The crowds are huge, but knowledgeable, and a harried horse show mom with hay in her hair stands in line next to Ireland’s Chef D’Equip. Everywhere there are reminders that this show is meant to showcase Ireland’s horses, and provide a place for its public to compete, but also to learn. There are hundreds of trade stalls, master class clinics by famous riders and trainers, and a class list that shows how deeply invested this country is in developing the future of their horse industry.  Apart from the international classes, there are national classes designed to show off the best of Ireland’s breeding programs.
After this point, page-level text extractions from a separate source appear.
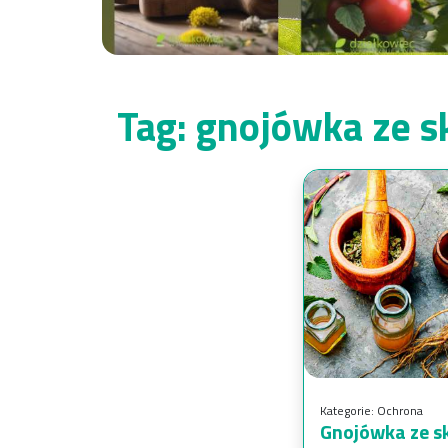
Tag:
gnojówka ze s
Kategorie:
Ochrona
Gnojówka ze sk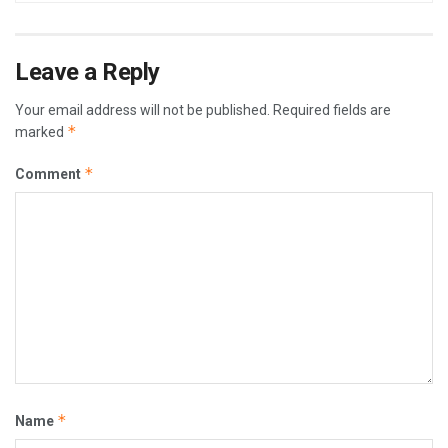
Leave a Reply
Your email address will not be published.
Required fields are
*
marked
*
Comment
*
Name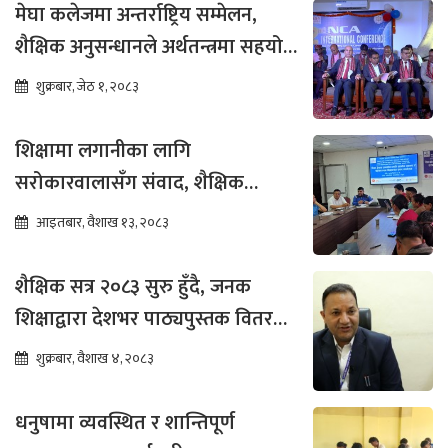
मेघा कलेजमा अन्तर्राष्ट्रिय सम्मेलन,
शैक्षिक अनुसन्धानले अर्थतन्त्रमा सहयोग
पुग्ने विश्वास
शुक्रबार, जेठ १, २०८३
शिक्षामा लगानीका लागि
सरोकारवालासँग संवाद, शैक्षिक
सुधारमा जोड
आइतबार, वैशाख १३, २०८३
शैक्षिक सत्र २०८३ सुरु हुँदै, जनक
शिक्षाद्वारा देशभर पाठ्यपुस्तक वितरण
तीव्र
शुक्रबार, वैशाख ४, २०८३
धनुषामा व्यवस्थित र शान्तिपूर्ण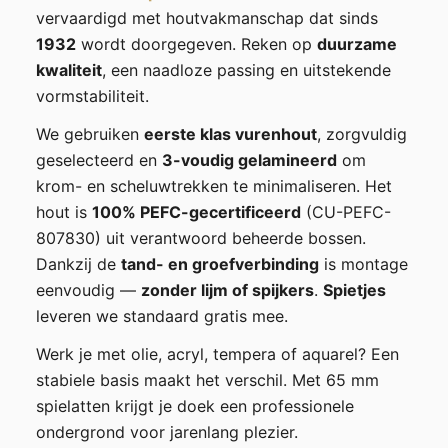
vervaardigd met houtvakmanschap dat sinds
1932
wordt doorgegeven. Reken op
duurzame
kwaliteit
, een naadloze passing en uitstekende
vormstabiliteit.
We gebruiken
eerste klas vurenhout
, zorgvuldig
geselecteerd en
3-voudig gelamineerd
om
krom- en scheluwtrekken te minimaliseren. Het
hout is
100% PEFC-gecertificeerd
(CU-PEFC-
807830) uit verantwoord beheerde bossen.
Dankzij de
tand- en groefverbinding
is montage
eenvoudig —
zonder lijm of spijkers
.
Spietjes
leveren we standaard gratis mee.
Werk je met olie, acryl, tempera of aquarel? Een
stabiele basis maakt het verschil. Met 65 mm
spielatten krijgt je doek een professionele
ondergrond voor jarenlang plezier.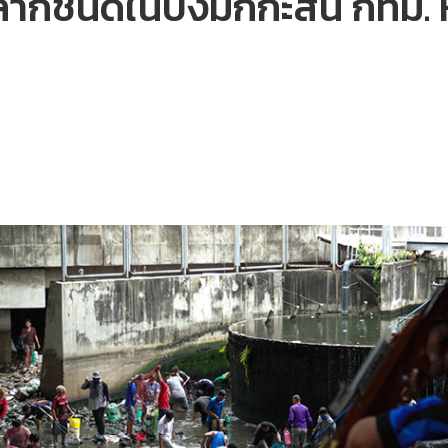
ชนิดในบึงมักกะสัน กทม. หลั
These divisions are mostly restricted to Irish-bred horses, and often require qualifying results from earlier shows. The Irish breeders can see what is working, learn more about the strengths and weaknesses of their animals, evaluate animals to add to their programs, and make future plans by watching bloodstock shown off in stallion parades, young horse line classes, performance classes, and loose jumping.


Ireland has high standards for the equines it produces. The prize list specifications for the classes at heart of the breeding industry, the traditional Irish Draught, are clear: To demonstrate the ability, temperament and suitability of the Irish Draught horse for the amateur riding market. The Irish Draught is the foundation for the Irish sport horse. It should have good movement, rideability, bravery and be capable of participating competently in all equestrian activities. It should be strong, intelligent, willing, sensible and have a kind disposition. A performance element has been included in these classes to demonstrate and showcase the performance potential of the Irish Draught. For Ireland’s native breed, the Connemara, the purpose is: To demonstrate the traits of the Connemara Pony; good temperament, rideability, intelligence, soundness, surefootedness and suitability for child or adult. These breeds are tested in the ring in Dublin, ridden around derby-style courses including a water tray, banks and natural obstacles, and then stripped of tack to be judged on their conformation. In some of the classes for Irish hunters the judge will even hop on to evaluate. To have a Dublin winner is no small accomplishment in this country that considers the horse part of its national identity. 


When I was lucky enough to attend Dublin in 2016, I also got to experience a different part of that national identity by touring the nearby Irish National Stud. With space for 300 horses, it is the third largest breeder of Thoroughbred horses in the world.



The Stud is government owned, and its purpose is to make top bloodlines accessible to the Irish breeders.


All aspects of the horse industry in Ireland are big business as well, and the government strongly supports the producers of its successful and exportable products. The Stud also houses a museum of Ireland’s history of the horse, full of racing memorabilia and Irish horse folklore. Here too there are touches of that unique Irish flavor.


The original owner strongly believed in horoscopes for his foals, and the stalls are equipped with skylights so the horses can connect to the cosmos. (He was an amazingly successful breeder.) A tribute to this history, a sculpture featuring zodiac signs, was unveiled by Queen Elizabeth II in 2011.  


Everywhere you look in Ireland there is some reflection of its past, some vision of its future, and some link to the horse. And maybe a little magic too.